Dataframes
What are DataFrames?
To begin your journey with cuallee
is important to denote what is the data structure used for data validation.
DataFrame
Is a two-dimensional, size-mutable, and potentially heterogeneous tabular data structure with labeled axes (rows and columns) in Python, provided by the pandas library. It is one of the most commonly used data structures for data manipulation and analysis in Python.
Key Features of a DataFrame:
-
Two-Dimensional: It represents data in a table-like format with rows and columns, similar to a spreadsheet or SQL table.
-
Labeled Axes: Each row and column in a DataFrame has a label. Columns are labeled with column names, and rows are labeled with an index.
-
Heterogeneous Data: Different columns can contain different types of data (e.g., integers, floats, strings, etc.).
-
Size-Mutable: The size of the DataFrame can be changed; you can add or drop rows and columns as needed.
-
Powerful Data Alignment: DataFrames allow for complex operations on data sets, including handling missing data, merging/joining different data sets, and reshaping data.
Creating a DataFrame
You can create a DataFrame in several ways, such as from a dictionary of lists, lists of dictionaries, or reading data from a file (e.g., CSV, Excel).
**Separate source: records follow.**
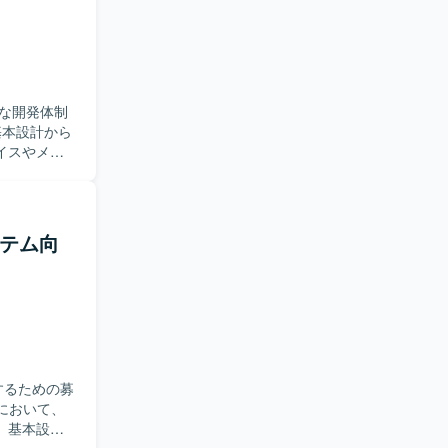
+を用いた開
。 【開
な開発体制
イスやメモ
【求め
を取りなが
どを実務を
ステム向
ウェア全体
画像処理ライ
するための募
。基本設計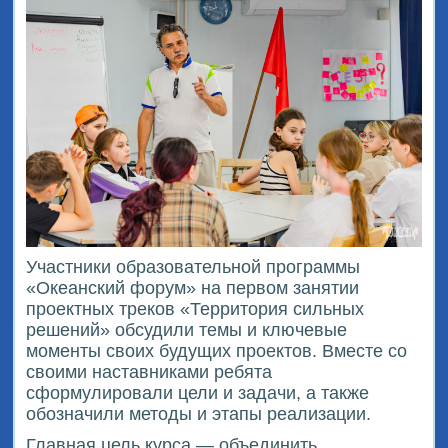
Участники образовательной программы
«Океанский форум» на первом занятии
проектных треков «Территория сильных
решений» обсудили темы и ключевые
моменты своих будущих проектов. Вместе со
своими наставниками ребята
сформулировали цели и задачи, а также
обозначили методы и этапы реализации.
Главная цель курса — объединить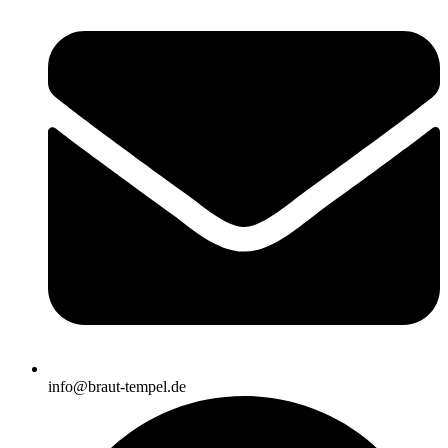
info@braut-tempel.de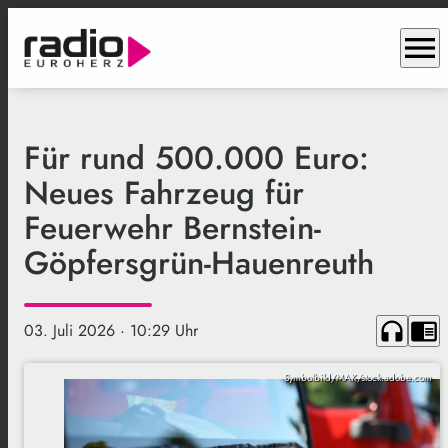
menu
Für rund 500.000 Euro:
Neues Fahrzeug für
Feuerwehr Bernstein-
Göpfersgrün-Hauenreuth
headphones
chrome_reader_mode
03. Juli 2026
· 10:29 Uhr
Symbolbild/MAK/stock.adobe.com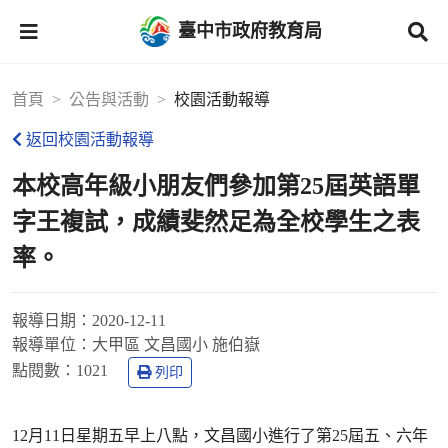
臺中市政府教育局
首頁
公告與活動
校園活動報導
返回校園活動報導
本校高年級小朋友們參加第25屆英語單
字王複試，成績斐然足為全校學生之表
率。
報導日期：
2020-12-11
報導單位：
大甲區 文昌國小 施伯嶽
點閱數：
1021
列印
12月11日星期五早上八點，文昌國小進行了第25屆五、六年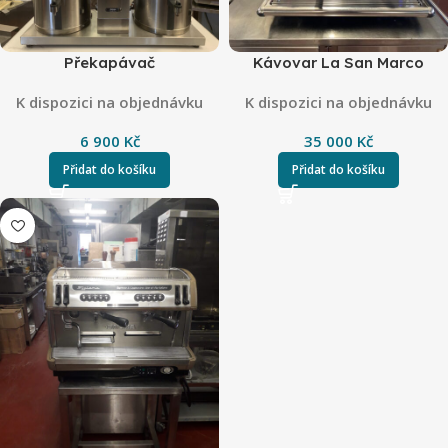
Překapávač
Kávovar La San Marco
K dispozici na objednávku
K dispozici na objednávku
6 900
Kč
35 000
Kč
Přidat do košíku
Přidat do košíku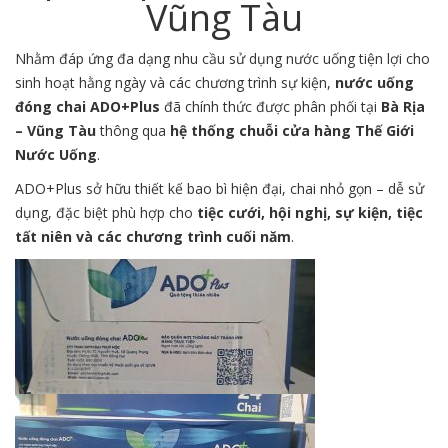
Vũng Tàu
Nhằm đáp ứng đa dạng nhu cầu sử dụng nước uống tiện lợi cho
sinh hoạt hằng ngày và các chương trình sự kiện,
nước uống
đóng chai ADO+Plus
đã chính thức được phân phối tại
Bà Rịa
– Vũng Tàu
thông qua
hệ thống chuỗi cửa hàng Thế Giới
Nước Uống
.
ADO+Plus sở hữu thiết kế bao bì hiện đại, chai nhỏ gọn – dễ sử
dụng, đặc biệt phù hợp cho
tiệc cưới, hội nghị, sự kiện, tiệc
tất niên và các chương trình cuối năm
.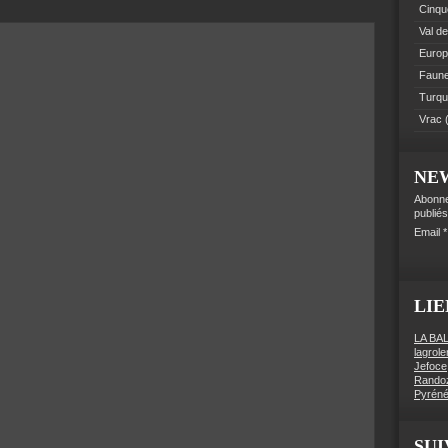
Cinque
Val de
Euro
Faune 
Turqu
Vrac
(
NE
Abonne
publiés
Email
LIE
LA BA
lagrol
Jefoce
Rando
Pyréné
SUI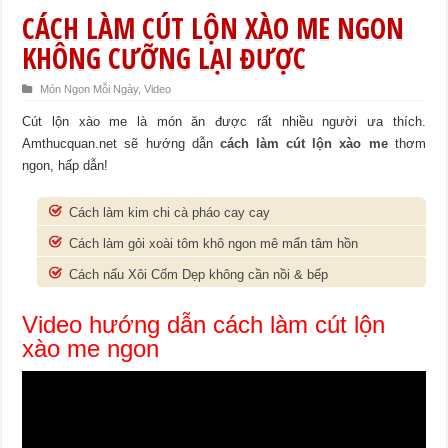
CÁCH LÀM CÚT LỘN XÀO ME NGON
KHÔNG CƯỠNG LẠI ĐƯỢC
Món Ngon Mỗi Ngày
,
Video
Cút lộn xào me là món ăn được rất nhiều người ưa thích.
Amthucquan.net sẽ hướng dẫn
cách làm cút lộn xào me
thơm
ngon, hấp dẫn!
Cách làm kim chi cà pháo cay cay
Cách làm gỏi xoài tôm khô ngon mê mẩn tâm hồn
Cách nấu Xôi Cốm Dẹp không cần nồi & bếp
Video hướng dẫn cách làm cút lộn
xào me ngon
Example 1: Creating a DataFrame from a Dictionary of Lists
import pandas as pd
data = {
'Name': ['Alice', 'Bob', 'Charlie'],
'Age': [25, 30, 35],
'City': ['New York', 'San Francisco', 'Los Angeles']
}
df = pd.DataFrame(data)
print(df)
Example 2: Creating a DataFrame from a List of Dictionaries
import pandas as pd
data = [
{'Name': 'Alice', 'Age': 25, 'City': 'New York'},
{'Name': 'Bob', 'Age': 30, 'City': 'San Francisco'},
{'Name': 'Charlie', 'Age': 35, 'City': 'Los Angeles'}
]
df = pd.DataFrame(data)
print(df)
Example 3: Reading a DataFrame from a CSV File
import pandas as pd
df = pd.read_csv('data.csv')
print(df)
Basic Operations on DataFrames
Accessing Data
- Selecting a Column:
df['ColumnName']
ordf.ColumnName
- Selecting Multiple Columns:
df[['Column1', 'Column2']]
- Selecting Rows by Index:
df.loc[index]
ordf.iloc[index]
for integer-location based indexing
Adding and Dropping Columns
- Adding a Column:
df['NewColumn'] = value
- Dropping a Column:
df.drop('ColumnName', axis=1, inplace=True)
Filtering Data
- Filtering Rows Based on Condition:
df[df['ColumnName'] > value]
Example: Basic DataFrame Operations
import pandas as pd
# Creating the DataFrame
data = {
'Name': ['Alice', 'Bob', 'Charlie'],
'Age': [25, 30, 35],
'City': ['New York', 'San Francisco', 'Los Angeles']
}
df = pd.DataFrame(data)
# Selecting a column
print(df['Name'])
# Adding a new column
df['Salary'] = [70000, 80000, 90000]
# Dropping a column
df.drop('City', axis=1, inplace=True)
# Filtering rows where Age is greater than 28
filtered_df = df[df['Age'] > 28]
print(filtered_df)
Advanced Features
- Group By: Allows you to group data and perform aggregate functions.
- Merge/Join: Combining multiple DataFrames based on a common key.
- Pivot Tables: Creating pivot tables for summarizing data.
- Handling Missing Data: Functions to detect, remove, or fill missing values.
DataFrames are a powerful and flexible data structure for data analysis, and mastering their use can greatly enhance your ability to work with data in Python.